● How to complete this task
Set down all the entries again, word for word.

● Input records
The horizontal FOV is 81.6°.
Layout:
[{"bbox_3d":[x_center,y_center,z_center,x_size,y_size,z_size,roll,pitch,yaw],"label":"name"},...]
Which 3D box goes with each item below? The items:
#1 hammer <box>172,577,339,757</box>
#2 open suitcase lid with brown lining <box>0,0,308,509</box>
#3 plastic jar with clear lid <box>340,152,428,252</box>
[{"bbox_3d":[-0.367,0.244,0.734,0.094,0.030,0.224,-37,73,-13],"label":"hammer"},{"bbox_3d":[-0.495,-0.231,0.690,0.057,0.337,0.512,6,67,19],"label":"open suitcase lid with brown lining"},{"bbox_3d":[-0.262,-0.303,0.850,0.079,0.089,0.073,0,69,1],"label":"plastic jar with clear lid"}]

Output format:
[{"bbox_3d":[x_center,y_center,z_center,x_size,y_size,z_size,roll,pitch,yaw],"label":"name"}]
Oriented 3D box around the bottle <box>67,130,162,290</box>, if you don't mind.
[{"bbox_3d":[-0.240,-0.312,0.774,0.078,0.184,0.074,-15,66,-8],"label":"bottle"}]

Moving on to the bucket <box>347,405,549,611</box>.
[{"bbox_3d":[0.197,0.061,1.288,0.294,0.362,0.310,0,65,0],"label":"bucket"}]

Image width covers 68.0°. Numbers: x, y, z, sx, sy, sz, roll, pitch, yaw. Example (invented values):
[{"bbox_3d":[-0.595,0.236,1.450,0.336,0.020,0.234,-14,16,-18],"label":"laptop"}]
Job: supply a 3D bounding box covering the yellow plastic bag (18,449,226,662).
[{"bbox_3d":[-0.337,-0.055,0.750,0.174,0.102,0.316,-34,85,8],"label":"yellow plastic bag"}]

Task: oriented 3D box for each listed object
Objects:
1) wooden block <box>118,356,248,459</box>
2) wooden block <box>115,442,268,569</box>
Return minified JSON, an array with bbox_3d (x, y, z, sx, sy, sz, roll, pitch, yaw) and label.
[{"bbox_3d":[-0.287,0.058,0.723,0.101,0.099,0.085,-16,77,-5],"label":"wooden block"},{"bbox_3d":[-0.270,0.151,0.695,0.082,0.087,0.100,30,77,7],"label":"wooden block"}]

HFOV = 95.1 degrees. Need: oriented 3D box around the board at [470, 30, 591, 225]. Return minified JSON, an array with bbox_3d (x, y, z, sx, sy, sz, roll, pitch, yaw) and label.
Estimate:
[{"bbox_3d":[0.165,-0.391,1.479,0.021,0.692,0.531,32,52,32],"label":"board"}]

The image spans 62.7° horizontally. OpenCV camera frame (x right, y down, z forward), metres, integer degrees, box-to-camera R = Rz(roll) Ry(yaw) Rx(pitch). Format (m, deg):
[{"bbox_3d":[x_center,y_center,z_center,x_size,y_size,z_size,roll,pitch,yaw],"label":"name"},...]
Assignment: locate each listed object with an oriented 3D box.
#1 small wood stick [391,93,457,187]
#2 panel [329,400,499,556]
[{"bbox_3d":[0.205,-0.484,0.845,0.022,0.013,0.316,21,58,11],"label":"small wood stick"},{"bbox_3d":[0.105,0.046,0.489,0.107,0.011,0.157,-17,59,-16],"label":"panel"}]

● Finished exercise
The horizontal FOV is 81.6°.
Layout:
[{"bbox_3d":[x_center,y_center,z_center,x_size,y_size,z_size,roll,pitch,yaw],"label":"name"},...]
Which 3D box goes with each item below? The items:
#1 hammer <box>172,577,339,757</box>
#2 open suitcase lid with brown lining <box>0,0,308,509</box>
#3 plastic jar with clear lid <box>340,152,428,252</box>
[{"bbox_3d":[-0.367,0.244,0.734,0.094,0.030,0.224,-37,73,-13],"label":"hammer"},{"bbox_3d":[-0.495,-0.231,0.690,0.057,0.337,0.512,6,67,19],"label":"open suitcase lid with brown lining"},{"bbox_3d":[-0.262,-0.303,0.850,0.079,0.089,0.073,0,69,1],"label":"plastic jar with clear lid"}]

Output format:
[{"bbox_3d":[x_center,y_center,z_center,x_size,y_size,z_size,roll,pitch,yaw],"label":"name"}]
Oriented 3D box around the bottle <box>67,130,162,290</box>, if you don't mind.
[{"bbox_3d":[-0.240,-0.312,0.774,0.078,0.184,0.074,-15,66,-8],"label":"bottle"}]

Moving on to the bucket <box>347,405,549,611</box>.
[{"bbox_3d":[0.197,0.061,1.288,0.294,0.362,0.310,0,65,0],"label":"bucket"}]

Image width covers 68.0°. Numbers: x, y, z, sx, sy, sz, roll, pitch, yaw. Example (invented values):
[{"bbox_3d":[-0.595,0.236,1.450,0.336,0.020,0.234,-14,16,-18],"label":"laptop"}]
Job: supply a 3D bounding box covering the yellow plastic bag (18,449,226,662).
[{"bbox_3d":[-0.337,-0.055,0.750,0.174,0.102,0.316,-34,85,8],"label":"yellow plastic bag"}]

Task: oriented 3D box for each listed object
Objects:
1) wooden block <box>118,356,248,459</box>
2) wooden block <box>115,442,268,569</box>
Return minified JSON, an array with bbox_3d (x, y, z, sx, sy, sz, roll, pitch, yaw) and label.
[{"bbox_3d":[-0.287,0.058,0.723,0.101,0.099,0.085,-16,77,-5],"label":"wooden block"},{"bbox_3d":[-0.270,0.151,0.695,0.082,0.087,0.100,30,77,7],"label":"wooden block"}]

HFOV = 95.1 degrees. Need: oriented 3D box around the board at [470, 30, 591, 225]. Return minified JSON, an array with bbox_3d (x, y, z, sx, sy, sz, roll, pitch, yaw) and label.
Estimate:
[{"bbox_3d":[0.165,-0.391,1.479,0.021,0.692,0.531,32,52,32],"label":"board"}]

The image spans 62.7° horizontally. OpenCV camera frame (x right, y down, z forward), metres, integer degrees, box-to-camera R = Rz(roll) Ry(yaw) Rx(pitch). Format (m, deg):
[{"bbox_3d":[x_center,y_center,z_center,x_size,y_size,z_size,roll,pitch,yaw],"label":"name"},...]
Assignment: locate each listed object with an oriented 3D box.
#1 small wood stick [391,93,457,187]
#2 panel [329,400,499,556]
[{"bbox_3d":[0.205,-0.484,0.845,0.022,0.013,0.316,21,58,11],"label":"small wood stick"},{"bbox_3d":[0.105,0.046,0.489,0.107,0.011,0.157,-17,59,-16],"label":"panel"}]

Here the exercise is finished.